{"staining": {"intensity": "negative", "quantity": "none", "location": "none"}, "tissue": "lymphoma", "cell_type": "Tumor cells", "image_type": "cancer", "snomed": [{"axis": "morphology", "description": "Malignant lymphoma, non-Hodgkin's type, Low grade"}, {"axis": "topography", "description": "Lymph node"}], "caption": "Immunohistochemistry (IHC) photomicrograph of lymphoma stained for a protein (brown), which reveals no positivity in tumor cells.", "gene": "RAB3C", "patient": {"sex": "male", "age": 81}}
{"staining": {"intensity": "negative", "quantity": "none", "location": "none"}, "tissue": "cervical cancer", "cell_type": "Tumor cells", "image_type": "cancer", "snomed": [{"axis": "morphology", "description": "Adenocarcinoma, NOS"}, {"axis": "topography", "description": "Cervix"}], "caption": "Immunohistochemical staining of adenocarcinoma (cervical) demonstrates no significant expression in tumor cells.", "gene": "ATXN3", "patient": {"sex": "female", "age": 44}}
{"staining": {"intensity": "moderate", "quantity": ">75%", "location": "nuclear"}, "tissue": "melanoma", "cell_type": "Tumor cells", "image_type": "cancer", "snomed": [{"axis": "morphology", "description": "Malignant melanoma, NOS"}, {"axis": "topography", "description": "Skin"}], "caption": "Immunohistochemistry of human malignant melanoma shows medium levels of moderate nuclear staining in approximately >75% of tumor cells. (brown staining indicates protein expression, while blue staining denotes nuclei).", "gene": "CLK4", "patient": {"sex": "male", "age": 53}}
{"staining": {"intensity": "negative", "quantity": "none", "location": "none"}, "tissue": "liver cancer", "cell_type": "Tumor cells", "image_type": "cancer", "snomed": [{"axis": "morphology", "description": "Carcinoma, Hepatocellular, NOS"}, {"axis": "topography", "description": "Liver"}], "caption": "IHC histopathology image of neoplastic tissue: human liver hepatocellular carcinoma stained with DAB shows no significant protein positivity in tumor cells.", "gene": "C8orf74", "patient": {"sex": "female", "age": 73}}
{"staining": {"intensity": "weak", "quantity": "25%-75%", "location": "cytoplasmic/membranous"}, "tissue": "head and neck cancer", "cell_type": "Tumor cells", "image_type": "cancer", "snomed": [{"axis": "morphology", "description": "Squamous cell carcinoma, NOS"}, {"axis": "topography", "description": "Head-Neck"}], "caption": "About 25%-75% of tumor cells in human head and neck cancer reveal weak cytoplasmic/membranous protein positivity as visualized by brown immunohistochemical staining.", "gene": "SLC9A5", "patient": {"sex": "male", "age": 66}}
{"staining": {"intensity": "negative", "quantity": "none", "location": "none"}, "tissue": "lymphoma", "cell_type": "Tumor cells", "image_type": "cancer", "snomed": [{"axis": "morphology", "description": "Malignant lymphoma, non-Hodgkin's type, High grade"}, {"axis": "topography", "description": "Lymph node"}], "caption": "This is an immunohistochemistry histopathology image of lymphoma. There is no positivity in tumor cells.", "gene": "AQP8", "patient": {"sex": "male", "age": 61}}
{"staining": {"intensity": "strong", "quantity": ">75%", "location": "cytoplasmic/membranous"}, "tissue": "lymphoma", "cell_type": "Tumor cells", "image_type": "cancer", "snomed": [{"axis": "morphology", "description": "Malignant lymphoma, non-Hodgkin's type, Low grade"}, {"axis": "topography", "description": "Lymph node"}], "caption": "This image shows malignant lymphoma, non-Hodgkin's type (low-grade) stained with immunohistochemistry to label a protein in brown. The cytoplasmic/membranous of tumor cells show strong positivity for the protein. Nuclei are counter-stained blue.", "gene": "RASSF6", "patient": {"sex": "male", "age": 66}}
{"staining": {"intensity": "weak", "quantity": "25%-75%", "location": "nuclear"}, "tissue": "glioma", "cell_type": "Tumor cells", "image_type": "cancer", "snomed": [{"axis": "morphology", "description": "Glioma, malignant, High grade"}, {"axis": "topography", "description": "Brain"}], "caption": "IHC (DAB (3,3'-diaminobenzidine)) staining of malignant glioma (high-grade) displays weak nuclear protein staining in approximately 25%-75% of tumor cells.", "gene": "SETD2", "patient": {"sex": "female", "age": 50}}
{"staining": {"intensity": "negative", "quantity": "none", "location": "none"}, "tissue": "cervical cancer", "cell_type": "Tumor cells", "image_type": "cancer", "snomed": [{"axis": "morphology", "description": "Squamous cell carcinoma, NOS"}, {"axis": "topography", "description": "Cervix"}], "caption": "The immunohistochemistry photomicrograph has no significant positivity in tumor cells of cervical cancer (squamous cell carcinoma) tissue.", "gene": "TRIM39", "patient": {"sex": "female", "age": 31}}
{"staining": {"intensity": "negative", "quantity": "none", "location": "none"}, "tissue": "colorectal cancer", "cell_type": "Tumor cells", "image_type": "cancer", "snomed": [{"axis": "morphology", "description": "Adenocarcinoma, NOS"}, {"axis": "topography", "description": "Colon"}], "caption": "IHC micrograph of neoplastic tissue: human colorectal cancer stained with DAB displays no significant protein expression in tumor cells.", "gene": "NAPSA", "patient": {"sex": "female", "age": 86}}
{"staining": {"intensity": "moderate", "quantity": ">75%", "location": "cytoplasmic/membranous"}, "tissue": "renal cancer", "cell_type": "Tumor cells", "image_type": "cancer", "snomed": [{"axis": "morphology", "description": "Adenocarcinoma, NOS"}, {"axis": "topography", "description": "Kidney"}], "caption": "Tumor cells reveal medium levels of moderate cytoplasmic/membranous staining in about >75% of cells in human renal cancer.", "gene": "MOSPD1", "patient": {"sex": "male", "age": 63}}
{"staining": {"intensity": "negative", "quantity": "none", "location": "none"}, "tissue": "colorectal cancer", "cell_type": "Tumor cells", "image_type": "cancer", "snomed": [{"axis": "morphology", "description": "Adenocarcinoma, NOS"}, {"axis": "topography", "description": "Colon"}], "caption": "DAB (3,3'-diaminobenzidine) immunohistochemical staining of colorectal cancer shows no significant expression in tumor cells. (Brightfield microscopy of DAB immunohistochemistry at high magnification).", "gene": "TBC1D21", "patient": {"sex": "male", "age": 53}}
============================================================
Within the listing above, give again exactly every line from the line with "staining of adenocarcinoma" through the line with "image of neoplastic", both included, and no other line.

Exercise output:
{"staining": {"intensity": "negative", "quantity": "none", "location": "none"}, "tissue": "cervical cancer", "cell_type": "Tumor cells", "image_type": "cancer", "snomed": [{"axis": "morphology", "description": "Adenocarcinoma, NOS"}, {"axis": "topography", "description": "Cervix"}], "caption": "Immunohistochemical staining of adenocarcinoma (cervical) demonstrates no significant expression in tumor cells.", "gene": "ATXN3", "patient": {"sex": "female", "age": 44}}
{"staining": {"intensity": "moderate", "quantity": ">75%", "location": "nuclear"}, "tissue": "melanoma", "cell_type": "Tumor cells", "image_type": "cancer", "snomed": [{"axis": "morphology", "description": "Malignant melanoma, NOS"}, {"axis": "topography", "description": "Skin"}], "caption": "Immunohistochemistry of human malignant melanoma shows medium levels of moderate nuclear staining in approximately >75% of tumor cells. (brown staining indicates protein expression, while blue staining denotes nuclei).", "gene": "CLK4", "patient": {"sex": "male", "age": 53}}
{"staining": {"intensity": "negative", "quantity": "none", "location": "none"}, "tissue": "liver cancer", "cell_type": "Tumor cells", "image_type": "cancer", "snomed": [{"axis": "morphology", "description": "Carcinoma, Hepatocellular, NOS"}, {"axis": "topography", "description": "Liver"}], "caption": "IHC histopathology image of neoplastic tissue: human liver hepatocellular carcinoma stained with DAB shows no significant protein positivity in tumor cells.", "gene": "C8orf74", "patient": {"sex": "female", "age": 73}}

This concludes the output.